A Map of Tara Oceans stations (modified from Sunagawa et al. [46]) from which metagenomic reads were recruited using the B. prasinos (BI), Bathycoccus RCC716 (BII), BII-V1, -V2 and -V3, as well as BpV1 and BpV2 genomes. Most stations contained reads from both the host and respective virus (solid colours) while in some only hosts reads were detected (muted colours). All stations in which any of the Bathycoccus viruses were detected also contained reads from the respective hosts. B Relative contribution of each Bathycoccus species (solid lines; BI, light green; BII dark green) based on [24] at Tara Oceans stations where we also detected viruses. Also shown are the relative contributions of viruses, computed as the sum of reads competitively recruited to genome-sequenced BpVs versus BII-Vs. C Relative contribution of reads competitively mapped against all Bathycoccus viruses. The colour code for stations is the same in all panels. SRF surface water, SSCM sub-surface chlorophyll maximum. D Phylogenetic reconstruction of prasinovirus PolB genes in GenBank nr and metagenomic data. ML reconstruction using the model LG + G + I based on a multiple sequence alignment of amino acids. Branches with BS values ≥90% (1000 replicates) are indicated (black dots). A total of 159 viral PolB sequences from Tara Oceans data were incorporated from assemblies with >300,000 contigs [46] along with 21 from viruses with known hosts and sequenced. Coloured blocks represent taxonomic classification of lineages based on supported clades (BS ≥ 90%) that include viruses with known hosts (only these are named on the tree). All labels and accessions are shown in Fig. S5.
Fig. 5
Fig. 5. Cell morphologies and molecular signatures of novel species Bathycoccus calidus, formerly Bathycoccus RCC716, as compared to Bathycoccus prasinos.
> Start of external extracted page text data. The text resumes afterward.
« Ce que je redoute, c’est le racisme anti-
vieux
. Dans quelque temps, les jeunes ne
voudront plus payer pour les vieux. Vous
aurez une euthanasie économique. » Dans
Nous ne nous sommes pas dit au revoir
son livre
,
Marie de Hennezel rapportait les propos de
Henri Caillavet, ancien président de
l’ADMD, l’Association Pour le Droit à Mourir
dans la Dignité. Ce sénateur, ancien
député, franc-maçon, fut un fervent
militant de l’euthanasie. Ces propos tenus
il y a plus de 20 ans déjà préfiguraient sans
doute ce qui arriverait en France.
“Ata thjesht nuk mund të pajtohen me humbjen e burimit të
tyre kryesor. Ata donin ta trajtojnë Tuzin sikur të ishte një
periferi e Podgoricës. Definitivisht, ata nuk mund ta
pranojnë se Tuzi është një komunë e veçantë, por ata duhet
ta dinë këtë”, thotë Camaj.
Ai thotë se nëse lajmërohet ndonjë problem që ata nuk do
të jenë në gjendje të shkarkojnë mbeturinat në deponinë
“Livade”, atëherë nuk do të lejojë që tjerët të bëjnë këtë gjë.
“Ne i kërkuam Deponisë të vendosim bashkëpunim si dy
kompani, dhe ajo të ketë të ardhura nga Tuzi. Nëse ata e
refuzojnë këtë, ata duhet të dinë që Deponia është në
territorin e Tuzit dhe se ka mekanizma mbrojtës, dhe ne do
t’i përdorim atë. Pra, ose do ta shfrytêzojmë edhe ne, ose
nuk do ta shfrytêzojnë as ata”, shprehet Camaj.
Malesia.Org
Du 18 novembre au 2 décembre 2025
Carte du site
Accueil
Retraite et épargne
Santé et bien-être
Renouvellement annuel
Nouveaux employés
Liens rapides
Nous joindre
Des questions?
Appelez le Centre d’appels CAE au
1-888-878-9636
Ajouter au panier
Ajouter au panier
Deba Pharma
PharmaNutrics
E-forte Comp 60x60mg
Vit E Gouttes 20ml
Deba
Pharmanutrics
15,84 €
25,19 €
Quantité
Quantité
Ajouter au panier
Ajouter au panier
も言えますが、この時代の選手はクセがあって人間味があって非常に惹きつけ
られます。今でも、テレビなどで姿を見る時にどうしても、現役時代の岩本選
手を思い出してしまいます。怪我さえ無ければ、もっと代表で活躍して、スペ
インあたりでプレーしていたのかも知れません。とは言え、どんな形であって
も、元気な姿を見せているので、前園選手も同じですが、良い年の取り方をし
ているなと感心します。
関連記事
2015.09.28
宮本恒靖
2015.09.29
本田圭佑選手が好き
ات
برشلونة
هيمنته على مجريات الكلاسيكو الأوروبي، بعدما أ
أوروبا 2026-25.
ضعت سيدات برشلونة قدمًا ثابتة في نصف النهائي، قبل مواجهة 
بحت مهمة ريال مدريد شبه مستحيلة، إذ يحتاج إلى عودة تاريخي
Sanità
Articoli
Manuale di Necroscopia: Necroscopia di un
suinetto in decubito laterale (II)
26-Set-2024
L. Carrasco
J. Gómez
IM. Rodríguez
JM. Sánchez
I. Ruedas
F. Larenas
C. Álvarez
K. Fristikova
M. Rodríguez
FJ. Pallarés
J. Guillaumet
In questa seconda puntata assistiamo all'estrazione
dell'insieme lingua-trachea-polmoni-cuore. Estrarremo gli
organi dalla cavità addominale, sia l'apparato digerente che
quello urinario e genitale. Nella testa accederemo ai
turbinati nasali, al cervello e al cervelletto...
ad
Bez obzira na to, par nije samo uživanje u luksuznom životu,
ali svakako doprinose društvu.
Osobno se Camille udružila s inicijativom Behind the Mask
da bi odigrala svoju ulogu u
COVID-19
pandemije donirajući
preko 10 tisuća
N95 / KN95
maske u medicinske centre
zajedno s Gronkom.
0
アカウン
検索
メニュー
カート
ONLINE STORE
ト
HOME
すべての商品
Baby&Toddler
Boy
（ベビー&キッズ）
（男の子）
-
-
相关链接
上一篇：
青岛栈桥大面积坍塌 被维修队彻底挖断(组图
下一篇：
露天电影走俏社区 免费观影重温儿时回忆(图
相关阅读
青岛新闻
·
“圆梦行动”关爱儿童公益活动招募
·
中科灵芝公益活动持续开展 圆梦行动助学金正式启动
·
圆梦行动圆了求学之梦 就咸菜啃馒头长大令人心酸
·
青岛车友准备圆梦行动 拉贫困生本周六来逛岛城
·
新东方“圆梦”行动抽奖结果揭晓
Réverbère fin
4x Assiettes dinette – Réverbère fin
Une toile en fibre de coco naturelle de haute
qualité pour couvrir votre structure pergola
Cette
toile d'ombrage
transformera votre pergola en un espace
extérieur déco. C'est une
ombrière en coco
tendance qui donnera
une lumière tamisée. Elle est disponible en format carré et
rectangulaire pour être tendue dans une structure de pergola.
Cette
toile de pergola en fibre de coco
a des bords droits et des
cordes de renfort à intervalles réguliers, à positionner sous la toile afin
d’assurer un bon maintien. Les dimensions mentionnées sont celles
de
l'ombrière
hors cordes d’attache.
A Transmission electron micrographs of B. calidus isolate RCC716, reveal cell characteristics including, n nucleus, c chloroplast, m mitochondria, and arrows external scales. B The second internal transcribed spacer (ITS2) of Bathycoccus calidus (i.e., Bathycoccus Clade BII, KY563784) has ‘universal’ helices 1-4 and an additional helix (between helices 3 and 4), characteristic for the family Bathycoccaceae (i.e., Bathycoccus and Ostreococcus genera [103]). Helices of B. calidus were compared with homologous ITS2 helices from B. prasinos (Clade BI, JX625115) by highlighting compensatory base changes (CBCs), hemi-CBCs, base pairing/dissociation events (dotted lines), as well as hypothetical insertions/deletions (indels). A few regions, which were divergent and showed no intermediate evolutionary stages, were labelled as ‘not comparable’ (n.c.). Note that while the two Clade BII isolates have identical ITS sequences, among 13 Bathycoccus environmental rRNA/ITS sequences annotated as Bathycoccus Clade BII [12], four from tropical Pacific and Atlantic (KY382370, KY382373, KY382374, KY368637) present polymorphisms (green shading) at one nucleotide (helix 2, bp 16 reverse, G instead of A) as well as one deletion (helix 4, bp 13, bp not present). Tracing base pair evolution in the stem regions (i.e., helices) by CBCs and hemi-CBCs revealed several molecular signatures for B. calidus in helices 2 and 4, i.e., without homoplasies in the Bathycoccaceae [19], most of which evolved as hemi-CBCs. Signatures for B. calidus are indicated by orange shading. Base pairs 16 and 17 of helix 4 (corresponding to bp 18 and 19 in B. prasinos) were selected for the taxonomic diagnosis. A single-stranded nucleotide position in the conserved linker between the additional helix and helix 4 revealed another distinctive character of B. calidus.